The second option for lowering costs would be to pay those who provide the inputs less. An across the board cut of 20% would save the country the billions that are needed and would encourage, in a rather draconian manner, innovation on the part of providers. But this has little likelihood of passing the needed political hurdle as evidenced by the annual "blinking" that occurs when Congress is asked to address issues of physician and hospital reimbursement.
So the option of rebalancing, over time, is probably the best one available, for all concerned. To get there, we are likely to go through three overlapping phases. First isimprovement. We have been at this one for the better part of the past twenty years. Though the initial motivation for these efforts to improve the quality and safety of care came from outside the system, they are now richly owned and enforced within the professions and institutions that deliver care by private organizations such as JACHO and NCQA and public entities such as CMS and state Medicaid programs. They are a part of the fabric of every health care institution in the nation, and there has been considerable progress. But the more we measure and understand, the more we are aware of the size of the challenge that remains.

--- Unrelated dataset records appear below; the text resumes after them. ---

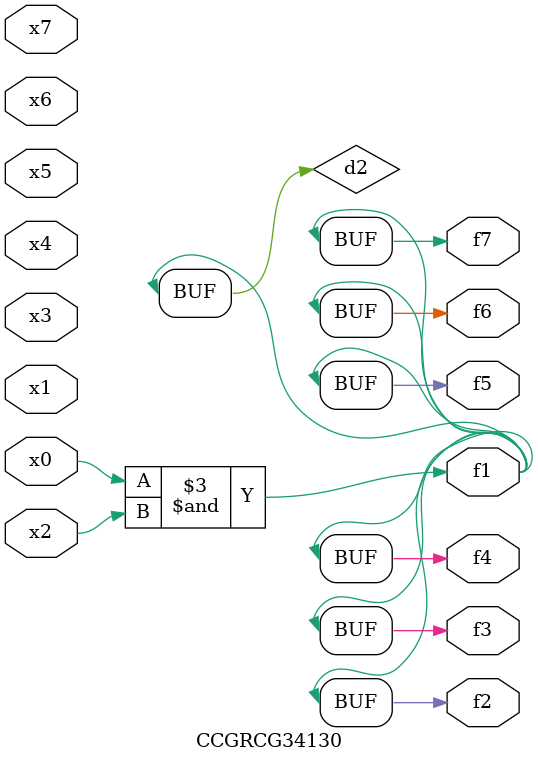
<source format=v>
module CCGRCG34130(
	input x0, x1, x2, x3, x4, x5, x6, x7,
	output f1, f2, f3, f4, f5, f6, f7
);

	wire d1, d2;

	nor (d1, x3, x6);
	and (d2, x0, x2);
	assign f1 = d2;
	assign f2 = d2;
	assign f3 = d2;
	assign f4 = d2;
	assign f5 = d2;
	assign f6 = d2;
	assign f7 = d2;
endmodule

</source>
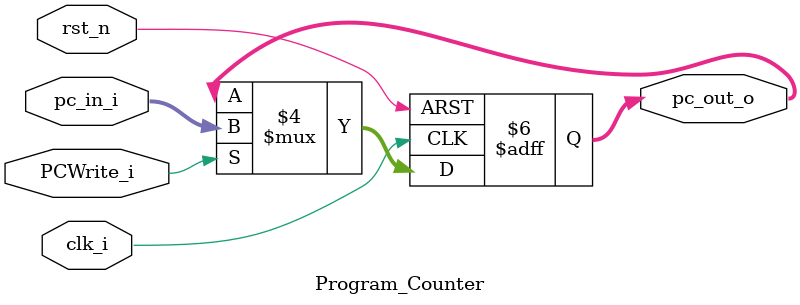
<source format=v>
module Program_Counter( clk_i, rst_n, pc_in_i, pc_out_o, PCWrite_i);
     
//I/O ports
input           clk_i;
input	        rst_n;
input  [32-1:0] pc_in_i;
input PCWrite_i;
output [32-1:0] pc_out_o;
 
//Internal Signals
reg    [32-1:0] pc_out_o;

//Main function
always @(posedge clk_i or negedge rst_n) begin
    if(~rst_n)
	    pc_out_o <= 0;
	else if(PCWrite_i == 1)
	    pc_out_o <= pc_in_i;
	//$display("PC: %d", pc_out_o);
end

endmodule
</source>
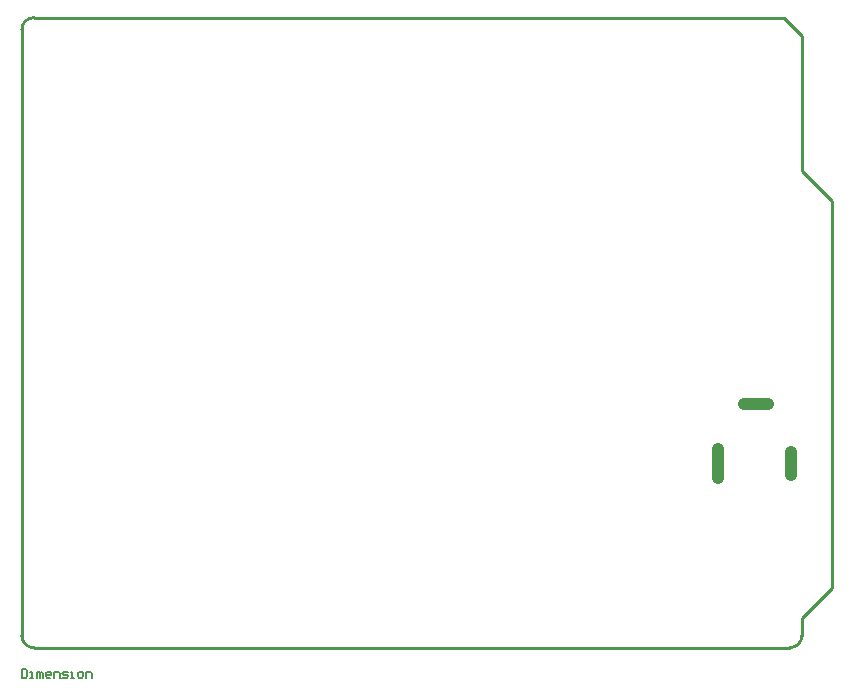
<source format=gm1>
%FSTAX25Y25*%
%MOIN*%
G70*
G01*
G75*
G04 Layer_Color=16711935*
%ADD10O,0.07087X0.01181*%
%ADD11O,0.01181X0.07087*%
%ADD12O,0.07284X0.01378*%
%ADD13R,0.08071X0.02756*%
%ADD14R,0.01772X0.02165*%
%ADD15R,0.03150X0.03150*%
%ADD16R,0.02165X0.01772*%
%ADD17R,0.02756X0.03543*%
%ADD18R,0.03543X0.02756*%
%ADD19R,0.02047X0.02047*%
%ADD20R,0.02047X0.02047*%
%ADD21C,0.00700*%
%ADD22C,0.01000*%
%ADD23C,0.00669*%
%ADD24C,0.00500*%
%ADD25C,0.02000*%
%ADD26C,0.03000*%
%ADD27C,0.06000*%
%ADD28O,0.15748X0.07874*%
%ADD29O,0.07874X0.15748*%
%ADD30O,0.07874X0.17716*%
%ADD31R,0.05906X0.05906*%
%ADD32C,0.05906*%
%ADD33R,0.05906X0.05906*%
%ADD34P,0.06711X8X112.5*%
%ADD35O,0.05600X0.11200*%
%ADD36C,0.12600*%
%ADD37C,0.01969*%
%ADD38C,0.02800*%
%ADD39C,0.01600*%
%ADD40C,0.01595*%
%ADD41C,0.05000*%
%ADD42C,0.04000*%
%ADD43R,0.70200X0.25400*%
%ADD44C,0.07550*%
%ADD45O,0.15811X0.07937*%
%ADD46O,0.07937X0.15811*%
%ADD47O,0.07937X0.17779*%
%ADD48C,0.07543*%
G04:AMPARAMS|DCode=49|XSize=95.433mil|YSize=95.433mil|CornerRadius=0mil|HoleSize=0mil|Usage=FLASHONLY|Rotation=0.000|XOffset=0mil|YOffset=0mil|HoleType=Round|Shape=Relief|Width=10mil|Gap=10mil|Entries=4|*
%AMTHD49*
7,0,0,0.09543,0.07543,0.01000,45*
%
%ADD49THD49*%
G04:AMPARAMS|DCode=50|XSize=95.5mil|YSize=95.5mil|CornerRadius=0mil|HoleSize=0mil|Usage=FLASHONLY|Rotation=0.000|XOffset=0mil|YOffset=0mil|HoleType=Round|Shape=Relief|Width=10mil|Gap=10mil|Entries=4|*
%AMTHD50*
7,0,0,0.09550,0.07550,0.01000,45*
%
%ADD50THD50*%
%ADD51C,0.07800*%
%ADD52C,0.07400*%
%ADD53C,0.16600*%
%ADD54C,0.05600*%
G04:AMPARAMS|DCode=55|XSize=70mil|YSize=70mil|CornerRadius=0mil|HoleSize=0mil|Usage=FLASHONLY|Rotation=0.000|XOffset=0mil|YOffset=0mil|HoleType=Round|Shape=Relief|Width=10mil|Gap=10mil|Entries=4|*
%AMTHD55*
7,0,0,0.07000,0.05000,0.01000,45*
%
%ADD55THD55*%
%ADD56C,0.06800*%
%AMTHOVALD57*
21,1,0.07874,0.09937,0,0,180.0*
1,1,0.09937,0.03937,0.00000*
1,1,0.09937,-0.03937,0.00000*
21,0,0.07874,0.07937,0,0,180.0*
1,0,0.07937,0.03937,0.00000*
1,0,0.07937,-0.03937,0.00000*
4,0,4,0.03583,0.00354,0.07097,0.03867,0.07804,0.03160,0.04291,-0.00354,0.03583,0.00354,0.0*
4,0,4,-0.04291,0.00354,-0.07804,-0.03160,-0.07097,-0.03867,-0.03583,-0.00354,-0.04291,0.00354,0.0*
4,0,4,0.04291,0.00354,0.07804,-0.03160,0.07097,-0.03867,0.03583,-0.00354,0.04291,0.00354,0.0*
4,0,4,-0.03583,0.00354,-0.07097,0.03867,-0.07804,0.03160,-0.04291,-0.00354,-0.03583,0.00354,0.0*
%
%ADD57THOVALD57*%

%AMTHOVALD58*
21,1,0.07874,0.09937,0,0,270.0*
1,1,0.09937,0.00000,0.03937*
1,1,0.09937,0.00000,-0.03937*
21,0,0.07874,0.07937,0,0,270.0*
1,0,0.07937,0.00000,0.03937*
1,0,0.07937,0.00000,-0.03937*
4,0,4,-0.00354,0.03583,-0.03867,0.07097,-0.03160,0.07804,0.00354,0.04291,-0.00354,0.03583,0.0*
4,0,4,-0.00354,-0.04291,0.03160,-0.07804,0.03867,-0.07097,0.00354,-0.03583,-0.00354,-0.04291,0.0*
4,0,4,-0.00354,0.04291,0.03160,0.07804,0.03867,0.07097,0.00354,0.03583,-0.00354,0.04291,0.0*
4,0,4,-0.00354,-0.03583,-0.03867,-0.07097,-0.03160,-0.07804,0.00354,-0.04291,-0.00354,-0.03583,0.0*
%
%ADD58THOVALD58*%

G04:AMPARAMS|DCode=59|XSize=98mil|YSize=98mil|CornerRadius=0mil|HoleSize=0mil|Usage=FLASHONLY|Rotation=0.000|XOffset=0mil|YOffset=0mil|HoleType=Round|Shape=Relief|Width=10mil|Gap=10mil|Entries=4|*
%AMTHD59*
7,0,0,0.09800,0.07800,0.01000,45*
%
%ADD59THD59*%
G04:AMPARAMS|DCode=60|XSize=94mil|YSize=94mil|CornerRadius=0mil|HoleSize=0mil|Usage=FLASHONLY|Rotation=0.000|XOffset=0mil|YOffset=0mil|HoleType=Round|Shape=Relief|Width=10mil|Gap=10mil|Entries=4|*
%AMTHD60*
7,0,0,0.09400,0.07400,0.01000,45*
%
%ADD60THD60*%
G04:AMPARAMS|DCode=61|XSize=76mil|YSize=76mil|CornerRadius=0mil|HoleSize=0mil|Usage=FLASHONLY|Rotation=0.000|XOffset=0mil|YOffset=0mil|HoleType=Round|Shape=Relief|Width=10mil|Gap=10mil|Entries=4|*
%AMTHD61*
7,0,0,0.07600,0.05600,0.01000,45*
%
%ADD61THD61*%
G04:AMPARAMS|DCode=62|XSize=88mil|YSize=88mil|CornerRadius=0mil|HoleSize=0mil|Usage=FLASHONLY|Rotation=0.000|XOffset=0mil|YOffset=0mil|HoleType=Round|Shape=Relief|Width=10mil|Gap=10mil|Entries=4|*
%AMTHD62*
7,0,0,0.08800,0.06800,0.01000,45*
%
%ADD62THD62*%
%ADD63O,0.01378X0.04724*%
%ADD64R,0.07480X0.03150*%
%ADD65R,0.07480X0.12205*%
%ADD66R,0.06299X0.02559*%
%ADD67R,0.08661X0.11811*%
%ADD68R,0.01969X0.01181*%
%ADD69C,0.01181*%
%ADD70R,0.03543X0.04724*%
%ADD71R,0.06693X0.06614*%
%ADD72R,0.08661X0.07874*%
%ADD73C,0.05000*%
%ADD74C,0.01300*%
%ADD75C,0.01500*%
%ADD76R,0.29232X0.31693*%
%ADD77C,0.02362*%
%ADD78C,0.00984*%
%ADD79C,0.00787*%
%ADD80C,0.00600*%
%ADD81C,0.01200*%
%ADD82C,0.00400*%
%ADD83O,0.07487X0.01581*%
%ADD84O,0.01581X0.07487*%
%ADD85O,0.07684X0.01778*%
%ADD86R,0.08471X0.03156*%
%ADD87R,0.02172X0.02565*%
%ADD88R,0.03550X0.03550*%
%ADD89R,0.02565X0.02172*%
%ADD90R,0.03156X0.03943*%
%ADD91R,0.03943X0.03156*%
%ADD92R,0.02447X0.02447*%
%ADD93R,0.02447X0.02447*%
%ADD94O,0.07287X0.01381*%
%ADD95O,0.01381X0.07287*%
%ADD96O,0.07484X0.01578*%
%ADD97R,0.08271X0.02956*%
%ADD98R,0.01972X0.02365*%
%ADD99R,0.03350X0.03350*%
%ADD100R,0.02365X0.01972*%
%ADD101R,0.02956X0.03743*%
%ADD102R,0.03743X0.02956*%
%ADD103R,0.02247X0.02247*%
%ADD104R,0.02247X0.02247*%
%ADD105C,0.06200*%
%ADD106O,0.15948X0.08074*%
%ADD107O,0.08074X0.15948*%
%ADD108O,0.08074X0.17916*%
%ADD109R,0.06106X0.06106*%
%ADD110C,0.06106*%
%ADD111R,0.06106X0.06106*%
%ADD112P,0.06927X8X112.5*%
%ADD113O,0.05800X0.11400*%
%ADD114C,0.12800*%
%ADD115C,0.02169*%
%ADD116C,0.03000*%
%ADD117C,0.01800*%
%ADD118C,0.01795*%
%ADD119C,0.05200*%
%ADD120O,0.01578X0.04924*%
%ADD121R,0.07680X0.03350*%
%ADD122R,0.07680X0.12405*%
%ADD123R,0.06499X0.02759*%
%ADD124R,0.09061X0.12211*%
%ADD125R,0.02369X0.01581*%
%ADD126C,0.01381*%
%ADD127R,0.03743X0.04924*%
%ADD128R,0.06893X0.06814*%
%ADD129R,0.08861X0.08074*%
%ADD130R,0.01969X0.01181*%
%ADD131R,0.03347X0.04921*%
%ADD132O,0.01778X0.05124*%
%ADD133R,0.07880X0.03550*%
%ADD134R,0.07880X0.12605*%
%ADD135R,0.06699X0.02959*%
%ADD136C,0.01581*%
%ADD137R,0.03943X0.05124*%
%ADD138R,0.07093X0.07014*%
%ADD139R,0.09061X0.08274*%
%ADD140C,0.03937*%
D22*
X0104Y031D02*
G03*
X01Y03061I-000005J-000395D01*
G01*
X03561Y01D02*
G03*
X036Y0104I-000005J000395D01*
G01*
X01D02*
G03*
X0104Y01I0004J0D01*
G01*
X0354Y031D02*
X036Y0304D01*
Y0259D02*
X037Y0249D01*
Y012D02*
Y0249D01*
X036Y011D02*
X037Y012D01*
X036Y0104D02*
Y011D01*
X0104Y01D02*
X03561D01*
X01Y0104D02*
Y03061D01*
X0104Y031D02*
X0354D01*
X036Y0259D02*
Y0304D01*
D24*
X01Y0092799D02*
Y009D01*
X01014D01*
X0101866Y0090466D01*
Y0092333D01*
X01014Y0092799D01*
X01D01*
X0102799Y009D02*
X0103732D01*
X0103266D01*
Y0091866D01*
X0102799D01*
X0105132Y009D02*
Y0091866D01*
X0105598D01*
X0106065Y00914D01*
Y009D01*
Y00914D01*
X0106531Y0091866D01*
X0106998Y00914D01*
Y009D01*
X010933D02*
X0108397D01*
X0107931Y0090466D01*
Y00914D01*
X0108397Y0091866D01*
X010933D01*
X0109797Y00914D01*
Y0090933D01*
X0107931D01*
X011073Y009D02*
Y0091866D01*
X0112129D01*
X0112596Y00914D01*
Y009D01*
X0113529D02*
X0114928D01*
X0115395Y0090466D01*
X0114928Y0090933D01*
X0113996D01*
X0113529Y00914D01*
X0113996Y0091866D01*
X0115395D01*
X0116328Y009D02*
X0117261D01*
X0116795D01*
Y0091866D01*
X0116328D01*
X0119127Y009D02*
X012006D01*
X0120527Y0090466D01*
Y00914D01*
X012006Y0091866D01*
X0119127D01*
X0118661Y00914D01*
Y0090466D01*
X0119127Y009D01*
X012146D02*
Y0091866D01*
X0122859D01*
X0123326Y00914D01*
Y009D01*
D140*
X0332063Y0156479D02*
Y0166321D01*
X0340724Y0181085D02*
X0348598D01*
X0356472Y0157463D02*
Y0165337D01*
M02*

</source>
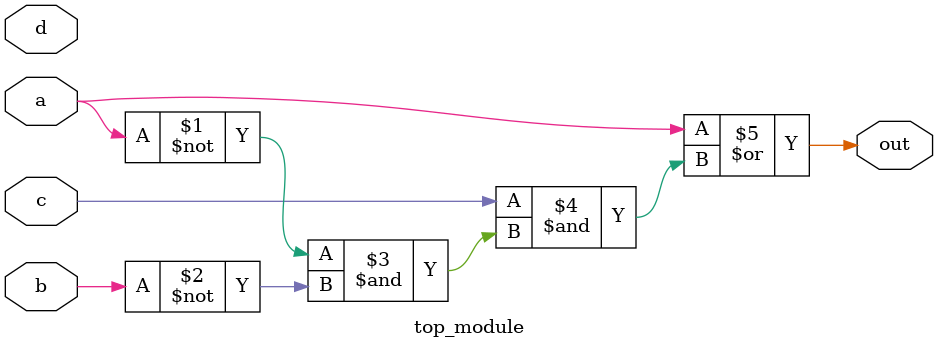
<source format=v>
module top_module(
    input a,
    input b,
    input c,
    input d,
    output out  ); 
    assign out = a | (c&(~a&~b));
endmodule

</source>
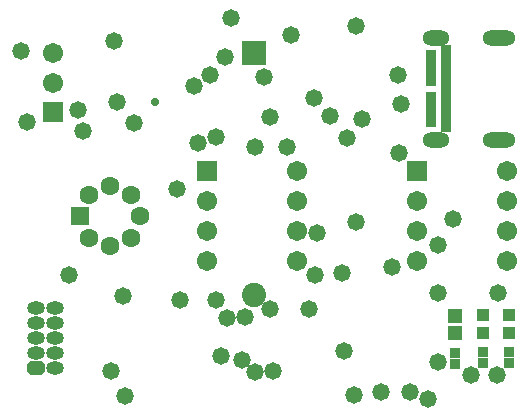
<source format=gbs>
G04*
G04 #@! TF.GenerationSoftware,Altium Limited,CircuitMaker,2.2.1 (2.2.1.6)*
G04*
G04 Layer_Color=8150272*
%FSAX24Y24*%
%MOIN*%
G70*
G04*
G04 #@! TF.SameCoordinates,15A7914E-F671-45A4-99F6-4AAA3CFDCD00*
G04*
G04*
G04 #@! TF.FilePolarity,Negative*
G04*
G01*
G75*
%ADD55R,0.0336X0.0356*%
%ADD74C,0.0808*%
%ADD75R,0.0808X0.0808*%
%ADD76R,0.0631X0.0631*%
%ADD77C,0.0631*%
G04:AMPARAMS|DCode=78|XSize=43.4mil|YSize=59.1mil|CornerRadius=0mil|HoleSize=0mil|Usage=FLASHONLY|Rotation=270.000|XOffset=0mil|YOffset=0mil|HoleType=Round|Shape=Octagon|*
%AMOCTAGOND78*
4,1,8,0.0296,0.0108,0.0296,-0.0108,0.0187,-0.0217,-0.0187,-0.0217,-0.0296,-0.0108,-0.0296,0.0108,-0.0187,0.0217,0.0187,0.0217,0.0296,0.0108,0.0*
%
%ADD78OCTAGOND78*%

%ADD79O,0.0591X0.0434*%
%ADD80C,0.0671*%
%ADD81R,0.0671X0.0671*%
%ADD82R,0.0671X0.0671*%
%ADD83O,0.0907X0.0513*%
%ADD84O,0.1104X0.0513*%
%ADD85C,0.0580*%
%ADD86C,0.0277*%
%ADD113R,0.0356X0.0474*%
%ADD114R,0.0356X0.0198*%
%ADD115R,0.0395X0.0395*%
%ADD116R,0.0493X0.0454*%
D55*
X033100Y012863D02*
D03*
Y013237D02*
D03*
X033950D02*
D03*
Y012863D02*
D03*
X032150Y013187D02*
D03*
Y012813D02*
D03*
D74*
X025450Y015117D02*
D03*
D75*
Y023183D02*
D03*
D76*
X019650Y017750D02*
D03*
D77*
X019943Y017043D02*
D03*
X020650Y016750D02*
D03*
X021357Y017043D02*
D03*
X021650Y017750D02*
D03*
X021357Y018457D02*
D03*
X020650Y018750D02*
D03*
X019943Y018457D02*
D03*
D78*
X018180Y012700D02*
D03*
D79*
X018820D02*
D03*
X018180Y013200D02*
D03*
X018820D02*
D03*
X018180Y013700D02*
D03*
X018820D02*
D03*
X018180Y014200D02*
D03*
X018820D02*
D03*
X018180Y014700D02*
D03*
X018820D02*
D03*
D80*
X018750Y023184D02*
D03*
Y022200D02*
D03*
X026900Y016250D02*
D03*
Y017250D02*
D03*
Y018250D02*
D03*
Y019250D02*
D03*
X023900Y016250D02*
D03*
Y017250D02*
D03*
Y018250D02*
D03*
X030900D02*
D03*
Y017250D02*
D03*
Y016250D02*
D03*
X033900Y019250D02*
D03*
Y018250D02*
D03*
Y017250D02*
D03*
Y016250D02*
D03*
D81*
X018750Y021216D02*
D03*
D82*
X023900Y019250D02*
D03*
X030900D02*
D03*
D83*
X031520Y023701D02*
D03*
Y020299D02*
D03*
D84*
X033630Y023701D02*
D03*
Y020299D02*
D03*
D85*
X019600Y021300D02*
D03*
X020800Y023600D02*
D03*
X027500Y015800D02*
D03*
X028450Y013250D02*
D03*
X030300Y019850D02*
D03*
X030050Y016050D02*
D03*
X029700Y011900D02*
D03*
X024350Y013100D02*
D03*
X024550Y014350D02*
D03*
X024200Y014950D02*
D03*
X033600Y015200D02*
D03*
X028550Y020350D02*
D03*
X028000Y021100D02*
D03*
X024200Y020400D02*
D03*
X028850Y017550D02*
D03*
X025500Y020050D02*
D03*
X027550Y017200D02*
D03*
X029050Y021000D02*
D03*
X031600Y015200D02*
D03*
X030650Y011900D02*
D03*
X023000Y014950D02*
D03*
X021100Y015100D02*
D03*
X022900Y018650D02*
D03*
X025800Y022400D02*
D03*
X026700Y023800D02*
D03*
X028850Y024100D02*
D03*
X017700Y023250D02*
D03*
X017900Y020900D02*
D03*
X030265Y022450D02*
D03*
X032074Y017676D02*
D03*
X031600Y016800D02*
D03*
X019300Y015810D02*
D03*
X028400Y015850D02*
D03*
X020700Y012600D02*
D03*
X025050Y012950D02*
D03*
X025500Y012550D02*
D03*
X026100Y012600D02*
D03*
X030350Y021500D02*
D03*
X027300Y014650D02*
D03*
X025150Y014407D02*
D03*
X026000Y014650D02*
D03*
X028800Y011800D02*
D03*
X021150Y011750D02*
D03*
X031250Y011650D02*
D03*
X032700Y012450D02*
D03*
X031600Y012900D02*
D03*
X033550Y012450D02*
D03*
X024700Y024350D02*
D03*
X024500Y023050D02*
D03*
X024000Y022450D02*
D03*
X023450Y022100D02*
D03*
X026550Y020050D02*
D03*
X019750Y020600D02*
D03*
X021450Y020850D02*
D03*
X020900Y021550D02*
D03*
X023600Y020200D02*
D03*
X026000Y021050D02*
D03*
X027450Y021700D02*
D03*
D86*
X022150Y021550D02*
D03*
D113*
X031870Y020780D02*
D03*
Y023220D02*
D03*
D114*
Y021114D02*
D03*
Y021311D02*
D03*
Y022689D02*
D03*
Y022886D02*
D03*
Y022492D02*
D03*
Y022295D02*
D03*
Y021508D02*
D03*
Y021705D02*
D03*
Y021902D02*
D03*
Y022098D02*
D03*
X031358Y020819D02*
D03*
Y021016D02*
D03*
Y021213D02*
D03*
Y021409D02*
D03*
Y021606D02*
D03*
Y021803D02*
D03*
Y022197D02*
D03*
Y022394D02*
D03*
Y022591D02*
D03*
Y022787D02*
D03*
Y022984D02*
D03*
Y023181D02*
D03*
D115*
X033100Y014445D02*
D03*
Y013855D02*
D03*
X033950Y013850D02*
D03*
Y014450D02*
D03*
D116*
X032150Y013865D02*
D03*
Y014435D02*
D03*
M02*

</source>
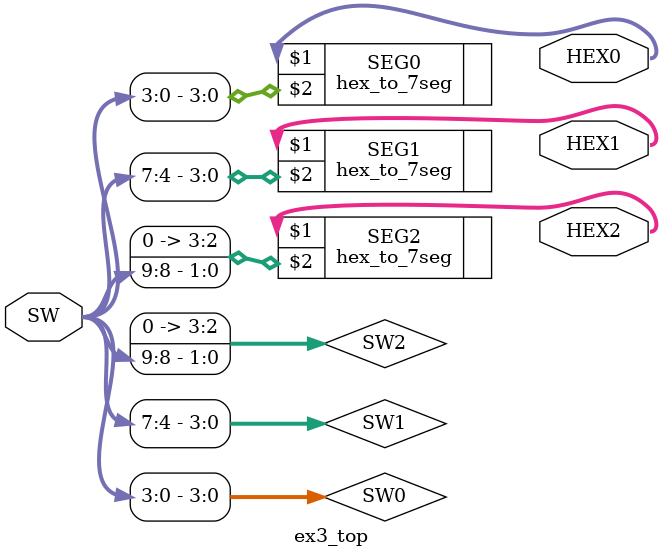
<source format=v>

module ex3_top (
	SW,
	HEX0, HEX1, HEX2
);
	input [9:0] SW;
	output [6:0] HEX0;
	output [6:0] HEX1;
	output [6:0] HEX2;
	
	wire[3:0] SW0;
	wire[3:0] SW1;
	wire[3:0] SW2;
	
	assign SW0 = SW[3:0];
	assign SW1 = SW[7:4];
	assign SW2 = SW[9:8];
	
	hex_to_7seg SEG0 (HEX0, SW0);
	hex_to_7seg SEG1 (HEX1, SW1);
	hex_to_7seg SEG2 (HEX2, SW2);
endmodule

</source>
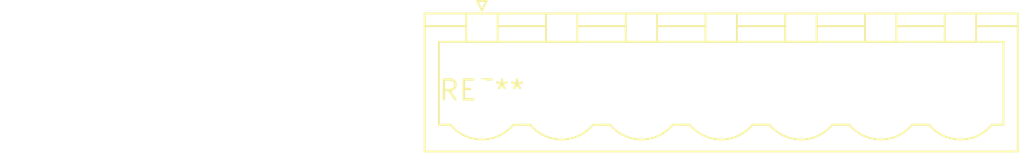
<source format=kicad_pcb>
(kicad_pcb (version 20240108) (generator pcbnew)

  (general
    (thickness 1.6)
  )

  (paper "A4")
  (layers
    (0 "F.Cu" signal)
    (31 "B.Cu" signal)
    (32 "B.Adhes" user "B.Adhesive")
    (33 "F.Adhes" user "F.Adhesive")
    (34 "B.Paste" user)
    (35 "F.Paste" user)
    (36 "B.SilkS" user "B.Silkscreen")
    (37 "F.SilkS" user "F.Silkscreen")
    (38 "B.Mask" user)
    (39 "F.Mask" user)
    (40 "Dwgs.User" user "User.Drawings")
    (41 "Cmts.User" user "User.Comments")
    (42 "Eco1.User" user "User.Eco1")
    (43 "Eco2.User" user "User.Eco2")
    (44 "Edge.Cuts" user)
    (45 "Margin" user)
    (46 "B.CrtYd" user "B.Courtyard")
    (47 "F.CrtYd" user "F.Courtyard")
    (48 "B.Fab" user)
    (49 "F.Fab" user)
    (50 "User.1" user)
    (51 "User.2" user)
    (52 "User.3" user)
    (53 "User.4" user)
    (54 "User.5" user)
    (55 "User.6" user)
    (56 "User.7" user)
    (57 "User.8" user)
    (58 "User.9" user)
  )

  (setup
    (pad_to_mask_clearance 0)
    (pcbplotparams
      (layerselection 0x00010fc_ffffffff)
      (plot_on_all_layers_selection 0x0000000_00000000)
      (disableapertmacros false)
      (usegerberextensions false)
      (usegerberattributes false)
      (usegerberadvancedattributes false)
      (creategerberjobfile false)
      (dashed_line_dash_ratio 12.000000)
      (dashed_line_gap_ratio 3.000000)
      (svgprecision 4)
      (plotframeref false)
      (viasonmask false)
      (mode 1)
      (useauxorigin false)
      (hpglpennumber 1)
      (hpglpenspeed 20)
      (hpglpendiameter 15.000000)
      (dxfpolygonmode false)
      (dxfimperialunits false)
      (dxfusepcbnewfont false)
      (psnegative false)
      (psa4output false)
      (plotreference false)
      (plotvalue false)
      (plotinvisibletext false)
      (sketchpadsonfab false)
      (subtractmaskfromsilk false)
      (outputformat 1)
      (mirror false)
      (drillshape 1)
      (scaleselection 1)
      (outputdirectory "")
    )
  )

  (net 0 "")

  (footprint "PhoenixContact_MSTBVA_2,5_7-G-5,08_1x07_P5.08mm_Vertical" (layer "F.Cu") (at 0 0))

)

</source>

Improving the system as it is has a natural limit to how much of the rebalancing it can promote. If we are still admitting a senior to the emergency department to manage their congestive heart disease and this results in an expensive and dangerous journey through the ICU, step-down and a med-surg floor to discharge, then improving the medication error rate, the transitions between services and the education at discharge will improve the quality of that episode, but we could have managed the patient differently and prevented the admission in the first place. Making this change through improved integration is what much of the current health care reform is about. Policies to create Accountable Care Organizations (ACOs), moving primary care to Patient Centered Medical Homes, making meaningful use of health information, paying for value of what is purchased, and a host of other changes drive toward this integration. Thinking, functioning and financing with a systems perspective is essential to achieving a rebalanced health system.
Finally, while a thoroughly integrated system of care can make it possible to move services away from unnecessary diagnosis and treatment to improved management, it cannot do the full lifting that will be necessary to broaden services to have a more prevention oriented approach to health. To do this it will be important to move outside the sickness and treatment system. Thinking about health in this broader way will take time and changes that move from the individual level to the broadest levels of policy.